5 for attempt in range(max_retries):
6 try:
7 response = client.models.generate_content(
8 model="gemini-3-flash-preview",
9 contents=prompt
10 )
11 return response.text
12 except Exception as e:
13 if attempt < max_retries - 1:
14 wait = 2 ** attempt # 1s, 2s, 4s
15 print(f"Attempt {attempt + 1} failed: {e}. Retrying in {wait}s...")
16 time.sleep(wait)
17 else:
18 raise
Summary
Using LLMs through public APIs is the fastest path from idea to working application. The core pattern is simple across all providers: create a client, send a prompt, process the response. The richness comes from features like multi-turn conversations, multimodal input, web search, structured output, and thinking modes.

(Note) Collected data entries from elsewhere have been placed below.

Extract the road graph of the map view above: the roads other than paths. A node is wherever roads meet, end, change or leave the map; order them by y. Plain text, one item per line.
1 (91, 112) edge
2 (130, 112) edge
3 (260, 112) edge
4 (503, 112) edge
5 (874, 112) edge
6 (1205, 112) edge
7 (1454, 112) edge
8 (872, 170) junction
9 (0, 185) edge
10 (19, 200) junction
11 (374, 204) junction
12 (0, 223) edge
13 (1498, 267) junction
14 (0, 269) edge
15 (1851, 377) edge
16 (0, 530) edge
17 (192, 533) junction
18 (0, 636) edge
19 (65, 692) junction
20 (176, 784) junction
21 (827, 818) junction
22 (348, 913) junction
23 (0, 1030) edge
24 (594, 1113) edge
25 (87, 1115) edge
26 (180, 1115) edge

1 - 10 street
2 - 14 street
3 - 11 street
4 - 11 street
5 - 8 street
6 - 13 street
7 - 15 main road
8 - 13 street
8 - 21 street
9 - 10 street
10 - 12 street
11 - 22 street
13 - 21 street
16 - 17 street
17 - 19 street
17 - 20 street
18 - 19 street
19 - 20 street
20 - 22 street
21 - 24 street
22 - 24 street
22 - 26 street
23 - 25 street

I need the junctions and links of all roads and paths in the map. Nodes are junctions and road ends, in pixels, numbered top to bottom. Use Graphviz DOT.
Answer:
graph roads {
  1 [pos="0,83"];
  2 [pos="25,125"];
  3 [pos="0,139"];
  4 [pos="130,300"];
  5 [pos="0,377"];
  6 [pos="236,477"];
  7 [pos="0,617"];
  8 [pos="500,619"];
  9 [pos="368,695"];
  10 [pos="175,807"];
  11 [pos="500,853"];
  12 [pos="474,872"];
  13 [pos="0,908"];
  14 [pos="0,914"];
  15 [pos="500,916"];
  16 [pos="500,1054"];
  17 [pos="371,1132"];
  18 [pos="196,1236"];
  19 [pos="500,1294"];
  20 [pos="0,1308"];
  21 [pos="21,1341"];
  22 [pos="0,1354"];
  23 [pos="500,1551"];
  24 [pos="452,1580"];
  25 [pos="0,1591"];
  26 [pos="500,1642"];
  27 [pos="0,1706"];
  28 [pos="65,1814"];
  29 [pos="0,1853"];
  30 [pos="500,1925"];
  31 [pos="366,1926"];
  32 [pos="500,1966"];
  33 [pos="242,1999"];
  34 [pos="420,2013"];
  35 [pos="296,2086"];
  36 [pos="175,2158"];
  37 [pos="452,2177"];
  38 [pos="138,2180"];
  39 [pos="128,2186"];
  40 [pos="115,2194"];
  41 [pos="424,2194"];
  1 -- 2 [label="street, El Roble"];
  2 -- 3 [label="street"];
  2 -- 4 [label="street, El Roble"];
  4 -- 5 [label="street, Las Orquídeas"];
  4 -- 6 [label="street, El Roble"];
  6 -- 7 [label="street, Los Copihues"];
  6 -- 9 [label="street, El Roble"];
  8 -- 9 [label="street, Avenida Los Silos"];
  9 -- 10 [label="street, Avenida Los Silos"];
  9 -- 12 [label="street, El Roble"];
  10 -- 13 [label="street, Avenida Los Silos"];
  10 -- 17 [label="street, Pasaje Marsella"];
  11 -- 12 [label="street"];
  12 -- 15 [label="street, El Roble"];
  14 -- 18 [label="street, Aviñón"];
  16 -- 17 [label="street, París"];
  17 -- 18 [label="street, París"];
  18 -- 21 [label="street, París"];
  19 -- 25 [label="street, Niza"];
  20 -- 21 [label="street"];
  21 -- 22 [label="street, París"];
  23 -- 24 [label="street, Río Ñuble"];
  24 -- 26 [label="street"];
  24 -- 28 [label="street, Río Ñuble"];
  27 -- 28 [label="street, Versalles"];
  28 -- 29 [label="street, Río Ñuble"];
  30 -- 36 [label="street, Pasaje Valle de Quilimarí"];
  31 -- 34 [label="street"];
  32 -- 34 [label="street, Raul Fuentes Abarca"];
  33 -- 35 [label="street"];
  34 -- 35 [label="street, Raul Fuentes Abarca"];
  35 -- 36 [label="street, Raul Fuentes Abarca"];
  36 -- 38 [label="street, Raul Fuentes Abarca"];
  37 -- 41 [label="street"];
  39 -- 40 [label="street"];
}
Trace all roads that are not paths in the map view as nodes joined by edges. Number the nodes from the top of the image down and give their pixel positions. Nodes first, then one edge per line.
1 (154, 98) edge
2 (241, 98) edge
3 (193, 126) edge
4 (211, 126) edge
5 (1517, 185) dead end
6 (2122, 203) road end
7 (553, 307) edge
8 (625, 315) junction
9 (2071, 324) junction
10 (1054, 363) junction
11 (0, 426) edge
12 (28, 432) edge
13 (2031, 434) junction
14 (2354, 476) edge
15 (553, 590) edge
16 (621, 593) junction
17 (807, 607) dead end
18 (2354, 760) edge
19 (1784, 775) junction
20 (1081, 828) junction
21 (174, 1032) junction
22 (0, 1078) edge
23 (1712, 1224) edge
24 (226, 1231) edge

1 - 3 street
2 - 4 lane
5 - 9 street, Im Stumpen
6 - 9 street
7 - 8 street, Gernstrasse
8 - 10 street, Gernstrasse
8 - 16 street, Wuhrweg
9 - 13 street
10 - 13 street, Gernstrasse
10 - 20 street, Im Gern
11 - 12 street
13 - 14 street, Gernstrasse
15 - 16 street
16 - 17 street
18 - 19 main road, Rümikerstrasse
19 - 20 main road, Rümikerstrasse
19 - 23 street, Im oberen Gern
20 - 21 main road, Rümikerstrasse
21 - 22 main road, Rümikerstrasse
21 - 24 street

The main tradeoffs of the API approach are cost (per-token pricing), privacy (data leaves your machine), and dependence on the provider’s availability. For applications where these tradeoffs are acceptable, public APIs give you access to the most capable models available.
In the next chapter we cover the alternative approach: running open-weights models locally on your own hardware, which offers privacy, no per-token cost, and offline operation at the expense of model capability and the need for suitable hardware.